◆ **Text excerpt**:
Diagnosing, Treating and Preventing Prediabetes

Before developing the serious health condition of type 2 diabetes, a person will almost always have prediabetes first. But prediabetes is a condition without symptoms, meaning that many people can have it without even knowing it. Left unchecked, prediabetes can lead to full-blown type 2 diabetes, which increase the risk of heart disease and stroke. Luckily, prediabetes can be diagnosed with a simple test, and treatment can prevent many health problems and complications. Here's what you need to know to control prediabetes before it gets control of you.

Diabetes Basics

Under normal circumstances, the glucose (sugar) levels in your blood rise after you eat a meal or snack. In response, your body produces a hormone called insulin, which is needed for the body to convert the glucose in your bloodstream into usable energy. But if insulin isn’t available, or if the body isn’t using it correctly, your blood glucose will remain elevated, and that can be harmful to your body. This is a condition known as diabetes. People who have higher-than-normal blood glucose levels that aren’t quite high enough to be diagnosed as type 2 diabetes have prediabetes. In the past, individuals with prediabetes would have been considered "borderline diabetic."

Who's at Risk?


Over 50 million Americans over the age of 20 have prediabetes, according to the American Diabetes Association. If you have any of the risk factors for type 2 diabetes, including uncontrollable factors like age and race, and/or controllable risk factors like obesity and physical inactivity, then you are also at risk for prediabetes.

Most of the time, prediabetes is asymptomatic (shows no symptoms), but some people will experience some general diabetes symptoms like extreme thirst, frequent urination, fatigue and/or blurred vision.

If you fall into any high-risk categories or experience any of the symptoms above, visit your health care provider for a blood glucose test as soon as you can. Early diagnosis and treatment are crucial steps, as they can prevent the development of type 2 diabetes and its serious health consequences

Testing & Diagnosis

There are two tests commonly used to diagnose diabetes and prediabetes: a fasting plasma glucose (FPG test) and an oral glucose tolerance test (OGTT). Some people have both IFG and IGT.

  • The FPG test will measure your blood glucose level after an eight-hour (overnight) fast. A result less than 100 mg/dL is considered normal, but anything above that level is diagnosed as "impaired fasting glucose" (IFG). Between 100 mg/dL and 125 mg/dL is considered prediabetes, while 126 mg/dL or higher indicates diabetes.

◆ **Listed entries**:

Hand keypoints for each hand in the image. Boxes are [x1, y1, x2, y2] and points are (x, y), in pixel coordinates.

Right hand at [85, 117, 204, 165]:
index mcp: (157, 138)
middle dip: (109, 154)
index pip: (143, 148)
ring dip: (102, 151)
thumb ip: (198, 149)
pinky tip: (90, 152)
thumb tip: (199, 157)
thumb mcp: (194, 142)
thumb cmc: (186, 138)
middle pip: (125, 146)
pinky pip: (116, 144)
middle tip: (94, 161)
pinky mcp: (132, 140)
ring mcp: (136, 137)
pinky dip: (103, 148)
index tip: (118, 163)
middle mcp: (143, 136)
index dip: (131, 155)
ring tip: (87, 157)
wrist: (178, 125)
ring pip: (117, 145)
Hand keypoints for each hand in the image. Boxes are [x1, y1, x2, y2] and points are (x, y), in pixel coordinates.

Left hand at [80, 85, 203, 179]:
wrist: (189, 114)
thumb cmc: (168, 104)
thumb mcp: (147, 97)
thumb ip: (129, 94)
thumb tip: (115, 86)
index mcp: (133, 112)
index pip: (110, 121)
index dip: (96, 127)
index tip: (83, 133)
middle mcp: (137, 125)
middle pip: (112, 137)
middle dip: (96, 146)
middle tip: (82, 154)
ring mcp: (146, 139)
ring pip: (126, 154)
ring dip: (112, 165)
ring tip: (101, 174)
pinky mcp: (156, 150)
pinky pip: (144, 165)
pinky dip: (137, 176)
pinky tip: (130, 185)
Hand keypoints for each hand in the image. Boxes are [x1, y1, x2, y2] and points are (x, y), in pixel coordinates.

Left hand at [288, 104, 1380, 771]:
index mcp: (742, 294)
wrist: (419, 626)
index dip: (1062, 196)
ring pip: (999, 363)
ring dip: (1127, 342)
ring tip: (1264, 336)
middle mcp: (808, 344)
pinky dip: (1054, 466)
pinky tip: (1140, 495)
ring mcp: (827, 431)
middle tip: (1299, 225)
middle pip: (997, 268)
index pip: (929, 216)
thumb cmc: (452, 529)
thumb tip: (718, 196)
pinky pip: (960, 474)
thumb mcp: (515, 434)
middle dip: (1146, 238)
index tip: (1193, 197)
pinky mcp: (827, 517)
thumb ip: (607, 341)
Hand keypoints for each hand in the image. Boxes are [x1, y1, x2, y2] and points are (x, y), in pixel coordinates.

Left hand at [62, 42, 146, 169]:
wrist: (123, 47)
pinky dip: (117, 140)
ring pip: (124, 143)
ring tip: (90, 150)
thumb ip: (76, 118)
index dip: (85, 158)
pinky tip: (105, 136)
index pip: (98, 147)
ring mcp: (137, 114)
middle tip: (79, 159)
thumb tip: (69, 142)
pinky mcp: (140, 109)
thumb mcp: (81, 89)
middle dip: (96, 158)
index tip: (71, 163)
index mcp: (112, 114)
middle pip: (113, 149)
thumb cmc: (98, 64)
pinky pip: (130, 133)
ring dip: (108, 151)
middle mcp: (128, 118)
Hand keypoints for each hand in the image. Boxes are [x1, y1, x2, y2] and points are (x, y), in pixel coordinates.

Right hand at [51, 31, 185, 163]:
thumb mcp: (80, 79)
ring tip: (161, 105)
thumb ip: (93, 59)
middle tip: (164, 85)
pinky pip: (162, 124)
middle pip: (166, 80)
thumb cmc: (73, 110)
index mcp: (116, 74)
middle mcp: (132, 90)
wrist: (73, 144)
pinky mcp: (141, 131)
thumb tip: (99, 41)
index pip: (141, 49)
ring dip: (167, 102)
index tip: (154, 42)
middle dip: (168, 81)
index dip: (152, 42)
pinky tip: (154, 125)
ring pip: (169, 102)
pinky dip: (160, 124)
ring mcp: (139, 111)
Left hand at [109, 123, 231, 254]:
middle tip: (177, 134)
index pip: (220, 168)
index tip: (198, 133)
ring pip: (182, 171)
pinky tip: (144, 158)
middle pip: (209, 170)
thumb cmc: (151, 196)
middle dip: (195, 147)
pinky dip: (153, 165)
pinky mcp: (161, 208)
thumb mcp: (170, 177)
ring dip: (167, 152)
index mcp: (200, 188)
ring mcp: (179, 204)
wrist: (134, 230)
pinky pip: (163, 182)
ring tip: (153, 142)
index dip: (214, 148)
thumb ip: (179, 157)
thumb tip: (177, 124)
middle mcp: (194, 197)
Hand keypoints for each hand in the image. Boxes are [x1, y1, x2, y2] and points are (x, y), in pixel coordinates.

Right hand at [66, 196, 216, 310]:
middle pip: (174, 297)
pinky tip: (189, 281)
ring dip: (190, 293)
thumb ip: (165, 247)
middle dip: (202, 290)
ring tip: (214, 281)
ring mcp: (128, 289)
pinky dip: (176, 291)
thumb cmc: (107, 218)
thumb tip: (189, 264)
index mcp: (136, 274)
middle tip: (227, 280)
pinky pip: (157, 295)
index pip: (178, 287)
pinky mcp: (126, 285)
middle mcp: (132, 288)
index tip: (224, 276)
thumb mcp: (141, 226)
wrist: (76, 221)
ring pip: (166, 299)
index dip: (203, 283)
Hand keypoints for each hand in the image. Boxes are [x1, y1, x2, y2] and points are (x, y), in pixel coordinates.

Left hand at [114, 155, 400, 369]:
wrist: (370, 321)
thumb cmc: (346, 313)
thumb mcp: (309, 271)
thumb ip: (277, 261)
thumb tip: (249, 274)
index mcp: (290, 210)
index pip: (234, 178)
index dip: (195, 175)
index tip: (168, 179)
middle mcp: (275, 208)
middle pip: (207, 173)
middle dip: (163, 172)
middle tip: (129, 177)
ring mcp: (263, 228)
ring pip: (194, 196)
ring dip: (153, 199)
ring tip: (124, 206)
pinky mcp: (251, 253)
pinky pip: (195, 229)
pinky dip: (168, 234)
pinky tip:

◆ **Assignment**: Reproduce word for word the passage of the prediabetes text that begins with the words "Most of the" and ends with "IFG and IGT.".

◆ **Finished task**:
Most of the time, prediabetes is asymptomatic (shows no symptoms), but some people will experience some general diabetes symptoms like extreme thirst, frequent urination, fatigue and/or blurred vision.

If you fall into any high-risk categories or experience any of the symptoms above, visit your health care provider for a blood glucose test as soon as you can. Early diagnosis and treatment are crucial steps, as they can prevent the development of type 2 diabetes and its serious health consequences

Testing & Diagnosis

There are two tests commonly used to diagnose diabetes and prediabetes: a fasting plasma glucose (FPG test) and an oral glucose tolerance test (OGTT). Some people have both IFG and IGT.